◆ Material for the task:

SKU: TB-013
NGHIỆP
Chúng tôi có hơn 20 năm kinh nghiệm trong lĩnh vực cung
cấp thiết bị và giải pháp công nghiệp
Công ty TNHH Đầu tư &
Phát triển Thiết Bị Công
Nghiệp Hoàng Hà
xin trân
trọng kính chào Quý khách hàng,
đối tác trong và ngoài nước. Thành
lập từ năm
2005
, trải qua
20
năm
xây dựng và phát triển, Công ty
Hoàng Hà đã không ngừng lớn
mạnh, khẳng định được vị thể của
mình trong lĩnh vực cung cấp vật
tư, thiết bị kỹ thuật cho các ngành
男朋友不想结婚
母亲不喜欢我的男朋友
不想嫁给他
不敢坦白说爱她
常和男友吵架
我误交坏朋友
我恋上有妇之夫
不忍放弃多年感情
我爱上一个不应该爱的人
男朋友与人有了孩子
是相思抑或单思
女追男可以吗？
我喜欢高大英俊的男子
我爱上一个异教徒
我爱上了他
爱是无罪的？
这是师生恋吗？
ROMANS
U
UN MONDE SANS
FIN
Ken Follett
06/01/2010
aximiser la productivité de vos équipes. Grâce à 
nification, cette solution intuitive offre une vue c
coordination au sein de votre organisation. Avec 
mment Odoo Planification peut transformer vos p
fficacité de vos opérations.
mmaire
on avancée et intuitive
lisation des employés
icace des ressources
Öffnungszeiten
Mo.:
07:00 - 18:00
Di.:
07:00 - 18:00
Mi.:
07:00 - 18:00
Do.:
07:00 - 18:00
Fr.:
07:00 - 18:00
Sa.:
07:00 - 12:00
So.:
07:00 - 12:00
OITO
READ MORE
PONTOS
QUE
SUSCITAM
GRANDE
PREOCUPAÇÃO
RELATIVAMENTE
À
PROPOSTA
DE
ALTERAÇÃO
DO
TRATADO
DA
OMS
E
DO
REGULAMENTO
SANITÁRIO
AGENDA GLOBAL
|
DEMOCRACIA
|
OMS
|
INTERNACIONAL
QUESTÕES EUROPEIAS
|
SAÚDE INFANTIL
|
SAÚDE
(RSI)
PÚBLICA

◆ What this task involves: From the line containing "fficacité de vos opérations." through the last line of the entries above, print each line exactly as it stands.

◆ Reply to the exercise:
fficacité de vos opérations.
mmaire
on avancée et intuitive
lisation des employés
icace des ressources
Öffnungszeiten
Mo.:
07:00 - 18:00
Di.:
07:00 - 18:00
Mi.:
07:00 - 18:00
Do.:
07:00 - 18:00
Fr.:
07:00 - 18:00
Sa.:
07:00 - 12:00
So.:
07:00 - 12:00
OITO
READ MORE
PONTOS
QUE
SUSCITAM
GRANDE
PREOCUPAÇÃO
RELATIVAMENTE
À
PROPOSTA
DE
ALTERAÇÃO
DO
TRATADO
DA
OMS
E
DO
REGULAMENTO
SANITÁRIO
AGENDA GLOBAL
|
DEMOCRACIA
|
OMS
|
INTERNACIONAL
QUESTÕES EUROPEIAS
|
SAÚDE INFANTIL
|
SAÚDE
(RSI)
PÚBLICA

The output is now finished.